▶ [INPUT DATA]
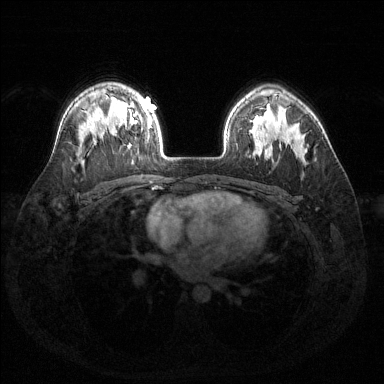
Breast MRI (dynamic contrast-enhanced), one axial slice; dynamic contrast-enhanced series, time point 2 of 6 at this slice position (early post-contrast); 1.5 T; TE 1.6 ms, TR 4.6 ms; 1.2 mm slice thickness; 384 × 384 image matrix. Female patient.
Annotated regions visible in this slice (semi-automatically segmented with operator editing):
- enhancing-tissue mask used for the functional tumour volume (all voxels passing the contrast-enhancement thresholds inside the analysis volume; usually the tumour): box from (x=120, y=98) to (x=152, y=138) px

▶ [ASSIGNED TASK]
Return a verbatim transcription of the data, omitting all images.

▶ [RESULT OF THIS EXERCISE]
Breast MRI (dynamic contrast-enhanced), one axial slice; dynamic contrast-enhanced series, time point 2 of 6 at this slice position (early post-contrast); 1.5 T; TE 1.6 ms, TR 4.6 ms; 1.2 mm slice thickness; 384 × 384 image matrix. Female patient.
Annotated regions visible in this slice (semi-automatically segmented with operator editing):
- enhancing-tissue mask used for the functional tumour volume (all voxels passing the contrast-enhancement thresholds inside the analysis volume; usually the tumour): box from (x=120, y=98) to (x=152, y=138) px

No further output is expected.